Let’s take a look at nappy rash. The bad thing about it is that you, Dear Mum, are going to feel, well, bad about it. Firstly, let’s banish ‘bad’ – whether you use disposable or washable nappies, it is highly likely that at some point or another, your Little One is going to suffer a bout of nappy rash.
The cause? Those beastly bacteria in wee and poo which are encouraged by the baby’s body warmth to reproduce. Result: soreness and itchiness, and a grumpy Little One (not surprisingly). Little Ones have extremely delicate skin, they often suffer from diarrhoea (which is wetter and spreads across skin more easily than usual), or some sort of reaction to a product or fabric, any or all of which can cause nappy rash.

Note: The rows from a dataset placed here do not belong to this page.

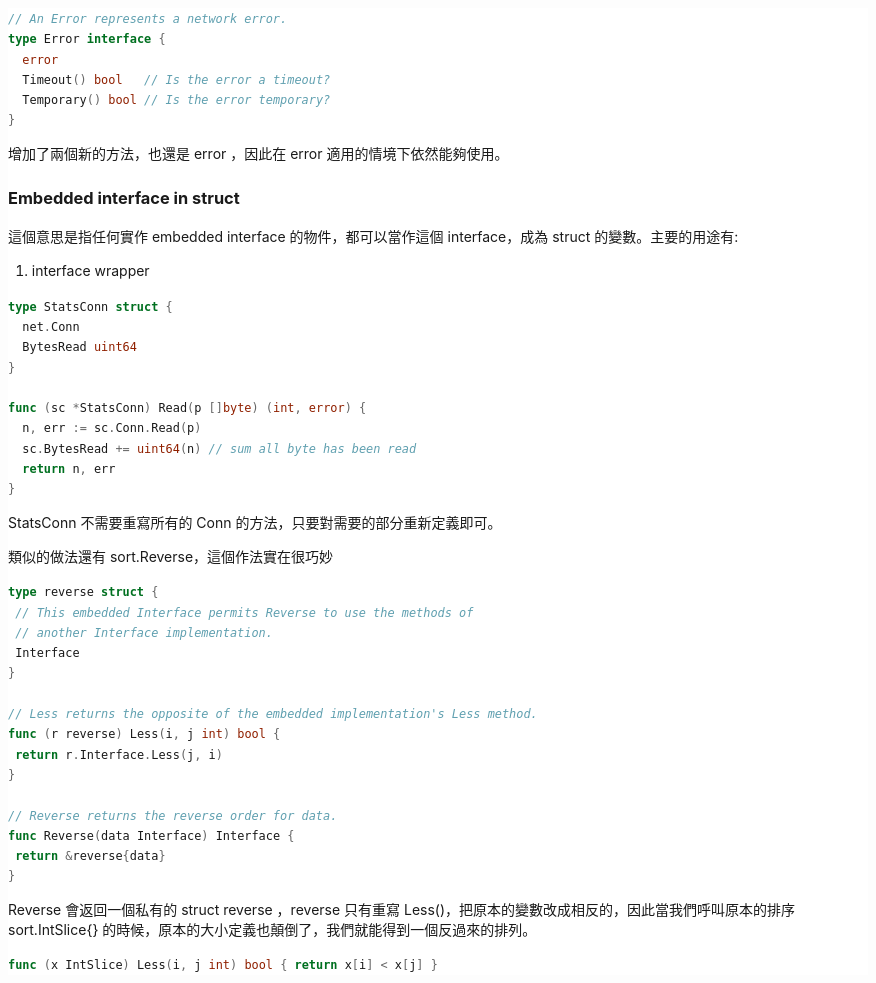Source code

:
 ```go
// An Error represents a network error.
type Error interface {
  error
  Timeout() bool   // Is the error a timeout?
  Temporary() bool // Is the error temporary?
}
```

增加了兩個新的方法，也還是 error ，因此在 error 適用的情境下依然能夠使用。

### Embedded interface in struct

這個意思是指任何實作 embedded interface 的物件，都可以當作這個 interface，成為 struct 的變數。主要的用途有:

1. interface wrapper

```go
type StatsConn struct {
  net.Conn
  BytesRead uint64
}

func (sc *StatsConn) Read(p []byte) (int, error) {
  n, err := sc.Conn.Read(p)
  sc.BytesRead += uint64(n) // sum all byte has been read
  return n, err
}
```

StatsConn  不需要重寫所有的 Conn 的方法，只要對需要的部分重新定義即可。

類似的做法還有 sort.Reverse，這個作法實在很巧妙

```go
type reverse struct {
 // This embedded Interface permits Reverse to use the methods of
 // another Interface implementation.
 Interface
}

// Less returns the opposite of the embedded implementation's Less method.
func (r reverse) Less(i, j int) bool {
 return r.Interface.Less(j, i)
}

// Reverse returns the reverse order for data.
func Reverse(data Interface) Interface {
 return &reverse{data}
}
```

Reverse 會返回一個私有的 struct reverse ，reverse 只有重寫 Less()，把原本的變數改成相反的，因此當我們呼叫原本的排序 sort.IntSlice{} 的時候，原本的大小定義也顛倒了，我們就能得到一個反過來的排列。

```go
func (x IntSlice) Less(i, j int) bool { return x[i] < x[j] }
```
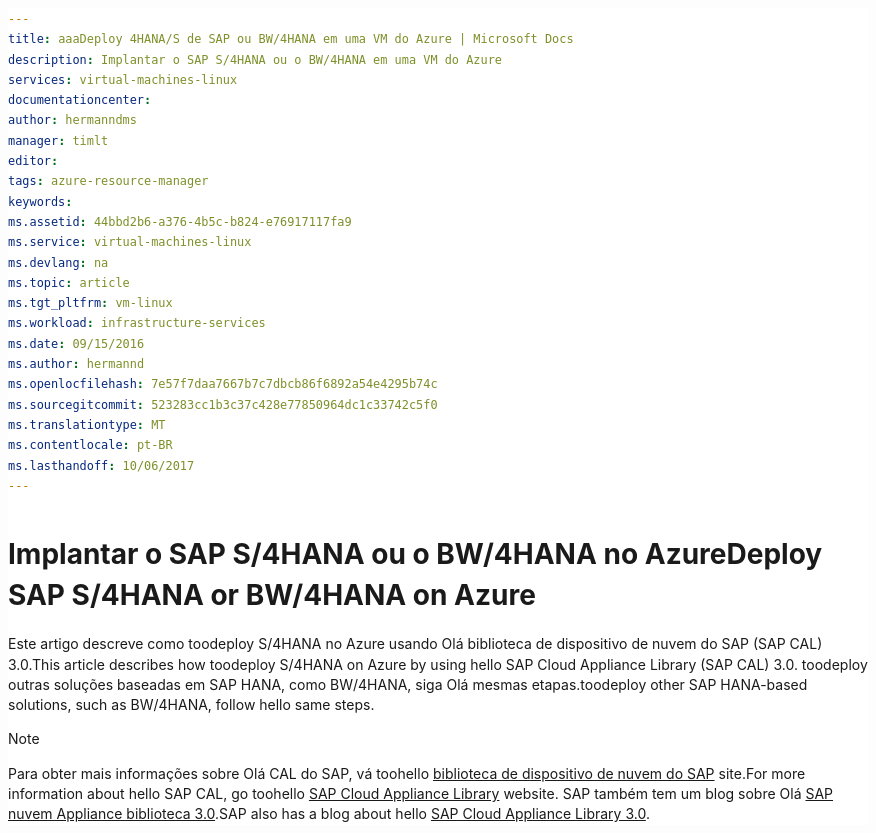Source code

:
 ```yaml
---
title: aaaDeploy 4HANA/S de SAP ou BW/4HANA em uma VM do Azure | Microsoft Docs
description: Implantar o SAP S/4HANA ou o BW/4HANA em uma VM do Azure
services: virtual-machines-linux
documentationcenter: 
author: hermanndms
manager: timlt
editor: 
tags: azure-resource-manager
keywords: 
ms.assetid: 44bbd2b6-a376-4b5c-b824-e76917117fa9
ms.service: virtual-machines-linux
ms.devlang: na
ms.topic: article
ms.tgt_pltfrm: vm-linux
ms.workload: infrastructure-services
ms.date: 09/15/2016
ms.author: hermannd
ms.openlocfilehash: 7e57f7daa7667b7c7dbcb86f6892a54e4295b74c
ms.sourcegitcommit: 523283cc1b3c37c428e77850964dc1c33742c5f0
ms.translationtype: MT
ms.contentlocale: pt-BR
ms.lasthandoff: 10/06/2017
---
```

# <a name="deploy-sap-s4hana-or-bw4hana-on-azure"></a><span data-ttu-id="309c3-103">Implantar o SAP S/4HANA ou o BW/4HANA no Azure</span><span class="sxs-lookup"><span data-stu-id="309c3-103">Deploy SAP S/4HANA or BW/4HANA on Azure</span></span>
<span data-ttu-id="309c3-104">Este artigo descreve como toodeploy S/4HANA no Azure usando Olá biblioteca de dispositivo de nuvem do SAP (SAP CAL) 3.0.</span><span class="sxs-lookup"><span data-stu-id="309c3-104">This article describes how toodeploy S/4HANA on Azure by using hello SAP Cloud Appliance Library (SAP CAL) 3.0.</span></span> <span data-ttu-id="309c3-105">toodeploy outras soluções baseadas em SAP HANA, como BW/4HANA, siga Olá mesmas etapas.</span><span class="sxs-lookup"><span data-stu-id="309c3-105">toodeploy other SAP HANA-based solutions, such as BW/4HANA, follow hello same steps.</span></span>

> [!NOTE]
<span data-ttu-id="309c3-106">Para obter mais informações sobre Olá CAL do SAP, vá toohello [biblioteca de dispositivo de nuvem do SAP](https://cal.sap.com/) site.</span><span class="sxs-lookup"><span data-stu-id="309c3-106">For more information about hello SAP CAL, go toohello [SAP Cloud Appliance Library](https://cal.sap.com/) website.</span></span> <span data-ttu-id="309c3-107">SAP também tem um blog sobre Olá [SAP nuvem Appliance biblioteca 3.0](http://scn.sap.com/community/cloud-appliance-library/blog/2016/05/27/sap-cloud-appliance-library-30-came-with-a-new-user-experience).</span><span class="sxs-lookup"><span data-stu-id="309c3-107">SAP also has a blog about hello [SAP Cloud Appliance Library 3.0](http://scn.sap.com/community/cloud-appliance-library/blog/2016/05/27/sap-cloud-appliance-library-30-came-with-a-new-user-experience).</span></span>
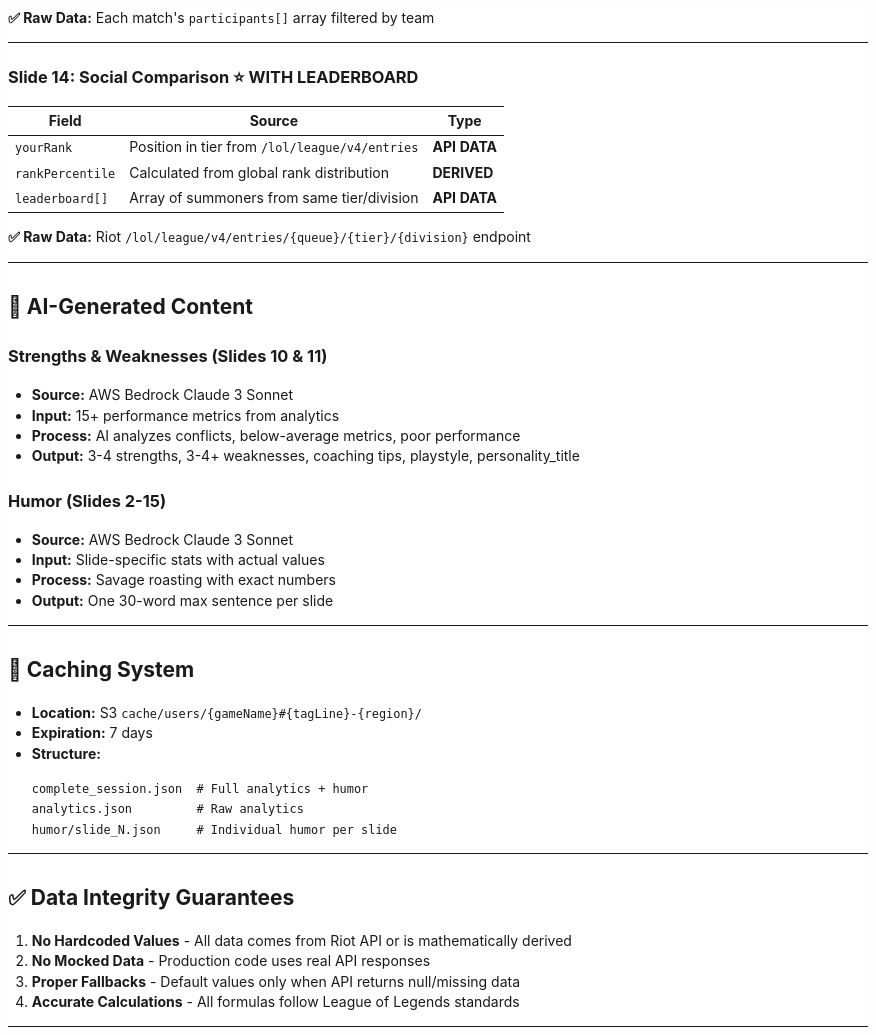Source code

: **✅ Raw Data:** Each match's `participants[]` array filtered by team

---

### **Slide 14: Social Comparison** ⭐ **WITH LEADERBOARD**
| Field | Source | Type |
|-------|--------|------|
| `yourRank` | Position in tier from `/lol/league/v4/entries` | **API DATA** |
| `rankPercentile` | Calculated from global rank distribution | **DERIVED** |
| `leaderboard[]` | Array of summoners from same tier/division | **API DATA** |

**✅ Raw Data:** Riot `/lol/league/v4/entries/{queue}/{tier}/{division}` endpoint

---

## 🤖 **AI-Generated Content**

### **Strengths & Weaknesses (Slides 10 & 11)**
- **Source:** AWS Bedrock Claude 3 Sonnet
- **Input:** 15+ performance metrics from analytics
- **Process:** AI analyzes conflicts, below-average metrics, poor performance
- **Output:** 3-4 strengths, 3-4+ weaknesses, coaching tips, playstyle, personality_title

### **Humor (Slides 2-15)**
- **Source:** AWS Bedrock Claude 3 Sonnet
- **Input:** Slide-specific stats with actual values
- **Process:** Savage roasting with exact numbers
- **Output:** One 30-word max sentence per slide

---

## 🔄 **Caching System**

- **Location:** S3 `cache/users/{gameName}#{tagLine}-{region}/`
- **Expiration:** 7 days
- **Structure:**
  ```
  complete_session.json  # Full analytics + humor
  analytics.json         # Raw analytics
  humor/slide_N.json     # Individual humor per slide
  ```

---

## ✅ **Data Integrity Guarantees**

1. **No Hardcoded Values** - All data comes from Riot API or is mathematically derived
2. **No Mocked Data** - Production code uses real API responses
3. **Proper Fallbacks** - Default values only when API returns null/missing data
4. **Accurate Calculations** - All formulas follow League of Legends standards

---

What does nappy rash look like? Red patches form on the surface of the skin, sometimes with slightly raised areas and/or spots, within the area covered by a nappy.
Prevention? A dry bottom! Try to let your Little One wander nappy-free whenever possible. Make sure nappies are changed when they are soiled, and that your Little One’s skin is clean and rinsed in every nook and cranny. A bath with Little Herbs’ protective Bathe Baba does the job very well and very gently. A quick word about baby wipes: we’re not keen on commercial baby wipes because a lot of quite harsh chemicals are used to both manufacture them and keep them ‘fresh’ but if you have to use them, and sometimes they’re very convenient, try to buy ones that are alcohol and ‘fragrance’ free.
Once clean and dry, apply a thin layer of Little Herbs’ Baby Balm. It is brilliant at creating a barrier so that acidic wetness doesn’t penetrate the skin. Baby Balm is based on organic sunflower oil which has been medically proven to enhance the natural protection your Little One’s skin; added beeswax helps this process and to make it stay where it’s put!
And the rash? That too can be banished by a slick of Baby Balm. The three herbs we use, calendula, chickweed and chamomile, are all classic skin healers and protectors. They will do their work in a kindly way within two to four days, helping healthy cells repair the delicate skin layers. If the rash persists, consult your Health Visitor or medical practice.